Com as aves já em idade adulta, normalmente existem apenas dois grandes ciclos de atividade, sendo um antes e o outro após o período de escuro (Figura 5). No terço final da criação do frango de corte o tempo dos ciclos de atividade pode variar entre 4 a 6 horas (Czarick et al, 2020).
Figura 5. Picos de consumo de água em aves no período final da produção. (Czarick et al, 2020)
Com isso, a preocupação não gira em torno apenas de se fornecer uma boa ambiência, mas também quanto a dois pontos importantes: suprir a demanda e facilitar o acesso aos alimentos, uma vez que o consumo final aumenta muito. Nesse sentido, o dimensionamento dos equipamentos do galpão, bem como a sua regulagem, é imprescindível para que o ambiente de criação das aves, esteja dentro de suas condições ideias de criação.

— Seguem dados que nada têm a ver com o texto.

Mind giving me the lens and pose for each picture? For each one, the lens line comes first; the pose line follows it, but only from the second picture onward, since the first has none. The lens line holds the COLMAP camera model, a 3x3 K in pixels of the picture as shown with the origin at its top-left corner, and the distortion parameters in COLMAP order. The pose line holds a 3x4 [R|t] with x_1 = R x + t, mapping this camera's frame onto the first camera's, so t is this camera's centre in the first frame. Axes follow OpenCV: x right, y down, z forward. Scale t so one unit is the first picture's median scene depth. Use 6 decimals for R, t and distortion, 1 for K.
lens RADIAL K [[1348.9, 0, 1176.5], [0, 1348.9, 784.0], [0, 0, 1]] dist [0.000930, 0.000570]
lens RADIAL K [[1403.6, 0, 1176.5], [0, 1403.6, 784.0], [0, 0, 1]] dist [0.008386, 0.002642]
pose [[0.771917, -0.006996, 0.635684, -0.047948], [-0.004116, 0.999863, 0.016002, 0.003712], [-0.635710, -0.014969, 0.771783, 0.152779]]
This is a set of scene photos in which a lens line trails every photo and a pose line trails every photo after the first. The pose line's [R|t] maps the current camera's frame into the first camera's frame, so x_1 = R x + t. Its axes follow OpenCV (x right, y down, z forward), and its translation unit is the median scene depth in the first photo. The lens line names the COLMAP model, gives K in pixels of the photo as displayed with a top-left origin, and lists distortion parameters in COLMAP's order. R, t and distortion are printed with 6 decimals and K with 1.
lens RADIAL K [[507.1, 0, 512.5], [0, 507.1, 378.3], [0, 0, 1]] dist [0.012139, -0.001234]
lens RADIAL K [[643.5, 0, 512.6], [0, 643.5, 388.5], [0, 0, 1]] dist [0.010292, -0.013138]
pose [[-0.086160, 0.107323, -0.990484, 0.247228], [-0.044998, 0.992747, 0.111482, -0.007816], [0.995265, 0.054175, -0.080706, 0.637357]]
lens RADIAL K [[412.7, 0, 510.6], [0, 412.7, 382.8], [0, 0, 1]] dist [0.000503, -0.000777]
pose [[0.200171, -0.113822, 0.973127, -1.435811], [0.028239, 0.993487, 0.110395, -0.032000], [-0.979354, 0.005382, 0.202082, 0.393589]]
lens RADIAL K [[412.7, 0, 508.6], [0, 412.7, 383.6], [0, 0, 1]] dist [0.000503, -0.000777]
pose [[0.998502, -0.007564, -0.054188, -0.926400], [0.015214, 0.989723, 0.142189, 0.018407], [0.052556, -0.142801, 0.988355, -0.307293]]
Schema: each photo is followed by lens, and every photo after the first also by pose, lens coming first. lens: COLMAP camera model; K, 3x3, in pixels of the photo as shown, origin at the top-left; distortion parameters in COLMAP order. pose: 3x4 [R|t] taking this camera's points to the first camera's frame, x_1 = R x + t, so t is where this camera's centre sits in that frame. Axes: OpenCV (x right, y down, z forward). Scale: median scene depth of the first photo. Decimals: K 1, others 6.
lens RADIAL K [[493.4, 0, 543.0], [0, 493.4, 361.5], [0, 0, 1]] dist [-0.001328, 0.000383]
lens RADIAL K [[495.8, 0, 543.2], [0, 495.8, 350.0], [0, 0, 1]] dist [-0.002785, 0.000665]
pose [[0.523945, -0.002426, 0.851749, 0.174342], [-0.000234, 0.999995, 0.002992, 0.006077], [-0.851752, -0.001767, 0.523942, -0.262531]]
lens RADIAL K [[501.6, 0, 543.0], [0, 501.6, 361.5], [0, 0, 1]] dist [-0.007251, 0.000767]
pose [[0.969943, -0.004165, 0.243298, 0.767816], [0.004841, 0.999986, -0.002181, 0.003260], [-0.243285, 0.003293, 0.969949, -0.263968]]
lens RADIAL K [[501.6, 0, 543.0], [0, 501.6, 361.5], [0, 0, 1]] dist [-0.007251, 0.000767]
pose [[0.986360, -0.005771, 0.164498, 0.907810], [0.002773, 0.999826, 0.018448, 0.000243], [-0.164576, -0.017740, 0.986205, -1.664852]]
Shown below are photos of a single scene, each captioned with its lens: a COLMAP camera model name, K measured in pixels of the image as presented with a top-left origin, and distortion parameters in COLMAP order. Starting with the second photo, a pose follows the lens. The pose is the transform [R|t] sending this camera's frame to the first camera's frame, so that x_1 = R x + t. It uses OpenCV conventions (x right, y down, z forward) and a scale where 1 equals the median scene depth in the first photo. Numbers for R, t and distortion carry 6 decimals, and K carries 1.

A utilização de divisórias para evitar a migração das aves, assim como pontos de densidade elevada, manejo de aquecimento, luminosidade e controle da qualidade do ar, através do manejo adequado dos ventiladores/exaustores, utilização correta de nebulizadores e painel evaporativo, além da quantidade e regulagem adequada de comedouros e bebedouros/nipples, são essenciais e fazem toda a diferença no desempenho dos animais.
Considerações
As aves são animais inteligentes e tendem a migrar de um lado para o outro dentro do galpão, com o objetivo de buscar o melhor lugar, seja para estar em um local com uma melhor sensação térmica e/ou em locais com facilidade de acesso seja buscando a oferta adequada de alimentos.
Entender a dinâmica de funcionamento de um galpão e seus equipamentos, bem como o comportamento das aves, é primordial para que se possa ajustar o manejo de acordo com a idade e necessidade dos animai e, assim, propiciar um ambiente controlado, em que as aves possam expressar todas as suas características.
Referências
Czarick, M.; Mou, C.; Fairchild, B. The cyclic nature of chicks. Poultry Housing tips. 2020, Volume 32, n 4.
Krauchi, K.; Deboer, T. The interrelationship between sleep regulation and thermoregulation. Front. Biosci 2010, 15, 604–625.
Pandi-Perumal, S.R.; Srinivasan, V.; Maestroni, G.J.; Cardinali, D.P.; Poeggeler, B.; Hardeland, R. Melatonin: Nature’s most versatile biological signal? FEBS J. 2006, 273, 2813–2838.